Quel rôle pour l'Occident dans cette guerre ?

Dès lors que l'on parvient à identifier correctement la nature du régime de Poutine et ses vraies motivations, on peut définir le rôle que l'Occident peut jouer dans la résolution de ce conflit. Les sanctions sans précédent et les départs des entreprises du marché russe sont une réponse rationnelle, mais qui n'aura d'effets qu'à long terme. Elles toucheront sans doute les oligarques russes ainsi que les fonctionnaires russes de haut niveau dont les actifs et les familles étaient en Occident. Mais ce groupe est depuis longtemps exclu du cercle proche de Poutine et ne pourra pas l'influencer ni lui-même ni ses collaborateurs proches et fidèles.

On a entendu Oleg Deripaska, propriétaire du leader mondial de l'aluminium 'Rusal', et Mikhail Fridman, le fondateur d'Alfa Group, un des plus gros conglomérats financiers de Russie, se prononcer contre la guerre et appeler à la résolution pacifique du conflit. Roman Abramovitch a déclaré la création d'une fondation caritative qui alimentera un fonds pour les victimes de la guerre en Ukraine. La plupart des oligarques russes qui se sont enrichis grâce à Poutine n'ont plus d'accès au président russe. Ces dernières années il est plutôt entouré par les 'siloviki' (les représentants des forces de sécurité, notamment police, armée, renseignement) et ses anciens amis, loyaux et totalement dépendants de lui. Avec la pandémie, son cercle s'est considérablement réduit : par paranoïa, liée à la pandémie et aussi à sa propre sécurité, le président russe s'est renfermé dans un bunker. Les rencontres avec les gens du monde extérieur se sont faites rares et ont été organisées avec des mesures de sécurité drastiques : chaque visiteur était astreint à une isolation stricte pendant quatorze jours avant d'entrer dans le bunker. Une des personnes qui passa beaucoup de temps avec Poutine pendant son isolation fut son ancien ami Yuri Kovaltchuk : c'est avec lui que le président russe discutait constamment 'la résolution définitive de la question ukrainienne' et la restauration de la grandeur russe sur la scène internationale.

Les sanctions occidentales n'auront pas d'impact sur les proches de Poutine. Les personnes comme Yuri Kovaltchuk, les frères Rotenberg, Gennady Timtchenko (les trois 'poches' de Poutine qui détiennent ses actifs) sont conscients de leur rôle de complices du régime et ont autant à perdre que Poutine lui-même. Les siloviki sont par définition opposés à l'Occident : la loi russe leur interdit de détenir des actifs à l'étranger, leurs voyages sont soit contrôlés soit interdits. La perspective d'une révolution de palais en Russie est néanmoins probable, car les élites politiques russes sont très corrompues (y compris les siloviki) et la baisse de niveau de vie les décevra bientôt. Ceux parmi eux qui se sentiront moins responsables de la guerre (et donc ayant la possibilité de négocier avec un tribunal international) seront davantage sujets à envisager des négociations avec l'Occident.

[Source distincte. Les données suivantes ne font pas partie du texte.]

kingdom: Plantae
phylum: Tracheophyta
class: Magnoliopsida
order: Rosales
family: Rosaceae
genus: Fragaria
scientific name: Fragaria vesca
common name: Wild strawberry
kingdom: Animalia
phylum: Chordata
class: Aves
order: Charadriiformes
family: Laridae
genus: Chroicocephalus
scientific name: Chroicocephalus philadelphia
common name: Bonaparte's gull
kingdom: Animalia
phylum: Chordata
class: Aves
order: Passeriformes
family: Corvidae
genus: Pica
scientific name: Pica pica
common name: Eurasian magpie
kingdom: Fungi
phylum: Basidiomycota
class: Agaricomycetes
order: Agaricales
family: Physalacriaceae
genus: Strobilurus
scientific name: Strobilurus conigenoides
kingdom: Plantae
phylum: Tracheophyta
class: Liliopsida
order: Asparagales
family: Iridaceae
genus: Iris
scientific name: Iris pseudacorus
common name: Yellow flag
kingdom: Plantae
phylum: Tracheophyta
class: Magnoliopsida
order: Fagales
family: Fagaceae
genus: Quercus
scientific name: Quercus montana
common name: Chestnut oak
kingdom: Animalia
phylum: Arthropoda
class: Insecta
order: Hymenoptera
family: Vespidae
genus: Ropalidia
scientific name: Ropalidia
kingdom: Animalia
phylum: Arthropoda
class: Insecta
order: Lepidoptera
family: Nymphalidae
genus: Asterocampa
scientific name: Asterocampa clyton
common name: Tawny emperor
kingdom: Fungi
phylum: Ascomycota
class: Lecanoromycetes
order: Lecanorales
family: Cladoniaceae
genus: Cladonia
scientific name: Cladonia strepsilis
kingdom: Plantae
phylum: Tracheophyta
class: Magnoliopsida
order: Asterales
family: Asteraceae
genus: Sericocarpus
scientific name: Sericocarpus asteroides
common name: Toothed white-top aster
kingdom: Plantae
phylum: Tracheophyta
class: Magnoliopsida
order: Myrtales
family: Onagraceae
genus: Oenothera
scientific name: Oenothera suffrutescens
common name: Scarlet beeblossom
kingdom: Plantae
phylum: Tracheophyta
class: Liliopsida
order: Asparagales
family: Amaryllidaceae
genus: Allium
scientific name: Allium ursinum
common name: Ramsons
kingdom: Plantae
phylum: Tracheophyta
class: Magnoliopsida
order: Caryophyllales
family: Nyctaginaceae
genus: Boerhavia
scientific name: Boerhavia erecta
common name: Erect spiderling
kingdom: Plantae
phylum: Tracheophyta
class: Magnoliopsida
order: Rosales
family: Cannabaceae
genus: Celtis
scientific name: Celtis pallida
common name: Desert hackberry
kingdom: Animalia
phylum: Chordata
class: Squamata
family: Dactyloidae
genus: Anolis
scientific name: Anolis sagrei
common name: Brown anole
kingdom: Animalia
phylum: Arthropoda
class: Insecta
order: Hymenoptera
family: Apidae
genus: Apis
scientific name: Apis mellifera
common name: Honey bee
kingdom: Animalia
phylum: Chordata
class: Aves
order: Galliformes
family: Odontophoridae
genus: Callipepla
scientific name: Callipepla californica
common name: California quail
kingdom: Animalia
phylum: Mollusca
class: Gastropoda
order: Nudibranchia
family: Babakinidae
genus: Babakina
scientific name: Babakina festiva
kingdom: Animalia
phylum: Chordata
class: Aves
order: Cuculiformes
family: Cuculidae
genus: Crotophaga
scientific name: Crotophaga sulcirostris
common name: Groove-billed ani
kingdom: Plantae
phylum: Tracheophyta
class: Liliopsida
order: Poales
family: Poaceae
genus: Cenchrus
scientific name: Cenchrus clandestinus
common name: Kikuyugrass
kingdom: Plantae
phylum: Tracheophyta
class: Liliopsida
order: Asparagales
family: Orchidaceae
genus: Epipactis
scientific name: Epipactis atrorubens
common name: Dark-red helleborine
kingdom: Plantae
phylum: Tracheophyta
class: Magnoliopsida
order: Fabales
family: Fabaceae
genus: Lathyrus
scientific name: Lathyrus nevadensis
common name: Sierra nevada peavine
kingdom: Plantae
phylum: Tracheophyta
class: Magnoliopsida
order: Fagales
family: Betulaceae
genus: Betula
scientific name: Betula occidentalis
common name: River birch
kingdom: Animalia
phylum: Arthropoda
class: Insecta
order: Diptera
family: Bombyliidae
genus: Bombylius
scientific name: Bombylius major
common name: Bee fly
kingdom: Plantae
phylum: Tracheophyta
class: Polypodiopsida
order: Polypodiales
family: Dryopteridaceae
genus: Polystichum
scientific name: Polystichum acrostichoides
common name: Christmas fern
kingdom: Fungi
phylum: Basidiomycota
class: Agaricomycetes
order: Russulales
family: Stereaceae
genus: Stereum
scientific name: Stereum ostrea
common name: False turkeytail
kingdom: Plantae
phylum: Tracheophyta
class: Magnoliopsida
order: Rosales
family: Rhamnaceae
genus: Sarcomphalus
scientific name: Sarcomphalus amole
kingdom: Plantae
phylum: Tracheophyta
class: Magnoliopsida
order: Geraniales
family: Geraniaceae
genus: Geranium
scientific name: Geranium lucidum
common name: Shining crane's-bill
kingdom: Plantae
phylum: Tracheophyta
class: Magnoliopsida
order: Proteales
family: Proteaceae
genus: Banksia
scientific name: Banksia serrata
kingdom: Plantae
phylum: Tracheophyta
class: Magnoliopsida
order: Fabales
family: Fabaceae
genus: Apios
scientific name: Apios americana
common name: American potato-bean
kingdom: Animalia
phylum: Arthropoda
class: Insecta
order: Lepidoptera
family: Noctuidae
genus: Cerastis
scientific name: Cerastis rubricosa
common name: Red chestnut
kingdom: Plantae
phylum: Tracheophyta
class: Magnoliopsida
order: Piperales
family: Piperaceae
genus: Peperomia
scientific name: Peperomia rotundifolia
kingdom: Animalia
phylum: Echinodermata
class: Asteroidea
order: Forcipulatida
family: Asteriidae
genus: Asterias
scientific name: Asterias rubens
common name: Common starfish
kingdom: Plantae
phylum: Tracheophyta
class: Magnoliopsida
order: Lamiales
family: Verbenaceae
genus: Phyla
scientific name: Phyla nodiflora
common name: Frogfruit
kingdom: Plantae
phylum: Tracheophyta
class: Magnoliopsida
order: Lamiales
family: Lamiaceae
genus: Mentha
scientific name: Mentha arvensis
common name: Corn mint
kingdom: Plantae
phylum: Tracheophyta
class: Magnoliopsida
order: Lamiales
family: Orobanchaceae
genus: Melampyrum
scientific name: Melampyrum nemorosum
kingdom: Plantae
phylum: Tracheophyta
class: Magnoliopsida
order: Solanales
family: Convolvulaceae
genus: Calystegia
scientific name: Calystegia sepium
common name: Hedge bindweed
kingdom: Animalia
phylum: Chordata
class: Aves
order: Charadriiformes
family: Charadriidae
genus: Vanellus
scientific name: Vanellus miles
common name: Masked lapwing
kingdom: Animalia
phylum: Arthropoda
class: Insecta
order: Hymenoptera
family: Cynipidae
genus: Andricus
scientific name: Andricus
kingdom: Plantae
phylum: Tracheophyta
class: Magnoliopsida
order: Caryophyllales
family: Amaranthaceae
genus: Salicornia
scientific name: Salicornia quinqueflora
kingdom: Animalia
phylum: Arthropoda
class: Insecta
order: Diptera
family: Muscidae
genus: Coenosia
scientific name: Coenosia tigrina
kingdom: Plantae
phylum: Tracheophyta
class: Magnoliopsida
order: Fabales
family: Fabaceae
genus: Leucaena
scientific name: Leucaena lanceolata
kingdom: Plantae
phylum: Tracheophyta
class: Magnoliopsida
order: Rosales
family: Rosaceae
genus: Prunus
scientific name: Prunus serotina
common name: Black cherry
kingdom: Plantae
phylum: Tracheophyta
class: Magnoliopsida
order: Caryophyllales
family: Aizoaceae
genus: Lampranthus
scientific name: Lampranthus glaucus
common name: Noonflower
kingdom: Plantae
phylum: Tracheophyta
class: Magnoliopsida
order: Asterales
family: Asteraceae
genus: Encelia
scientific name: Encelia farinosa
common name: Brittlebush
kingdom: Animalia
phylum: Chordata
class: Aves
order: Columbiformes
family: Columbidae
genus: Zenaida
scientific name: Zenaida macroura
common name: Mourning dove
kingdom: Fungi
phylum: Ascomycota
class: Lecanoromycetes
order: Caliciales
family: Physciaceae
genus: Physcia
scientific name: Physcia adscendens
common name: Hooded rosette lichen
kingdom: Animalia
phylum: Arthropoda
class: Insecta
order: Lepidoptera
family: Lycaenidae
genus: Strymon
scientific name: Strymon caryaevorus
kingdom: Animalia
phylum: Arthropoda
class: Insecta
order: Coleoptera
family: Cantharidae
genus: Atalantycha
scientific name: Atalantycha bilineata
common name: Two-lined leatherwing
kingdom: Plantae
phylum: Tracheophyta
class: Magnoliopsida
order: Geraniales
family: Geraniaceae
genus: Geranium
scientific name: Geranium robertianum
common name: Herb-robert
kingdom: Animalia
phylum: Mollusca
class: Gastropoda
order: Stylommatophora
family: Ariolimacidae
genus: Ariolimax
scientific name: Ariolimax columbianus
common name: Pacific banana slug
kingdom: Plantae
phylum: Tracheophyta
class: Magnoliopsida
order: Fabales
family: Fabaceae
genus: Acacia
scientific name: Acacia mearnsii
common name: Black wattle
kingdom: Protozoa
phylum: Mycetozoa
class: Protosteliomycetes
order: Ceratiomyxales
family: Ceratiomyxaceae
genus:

De façon générale, les sanctions économiques auront bien évidemment un effet très négatif sur l'économie et par conséquent sur la production militaire russe. Malgré les préparatifs à la guerre qui incluaient des stratégies de substitution des importations, la production russe est restée profondément dépendante des compétences occidentales et des pays d'Asie qui ont soutenu les sanctions (Taiwan, Japon, Corée du Sud). Certains secteurs comme l'aviation, la production automobile et les ordinateurs seront touchés plus gravement. Concernant les aliments de base, les Russes ont déjà subi une inflation considérable : les prix pour les céréales ont doublé et parfois triplé pendant le premier mois de guerre, certains produits risquent de disparaître des étagères de magasins (par exemple les protections hygiéniques pour les femmes). Les leaders occidentaux escomptent que les effets économiques de l'aventure sanglante de Poutine réveilleront le peuple russe et qu'il sortira dans les rues pour arrêter la guerre. Ces attentes sont basées sur un paradigme démocratique qui cadre avec la vision géopolitique des dirigeants européens, mais qui n'est pas applicable à une société russe qui a vécu ces vingt dernières années sous un régime autoritaire où le moindre désaccord impliquait un risque pour la vie des individus.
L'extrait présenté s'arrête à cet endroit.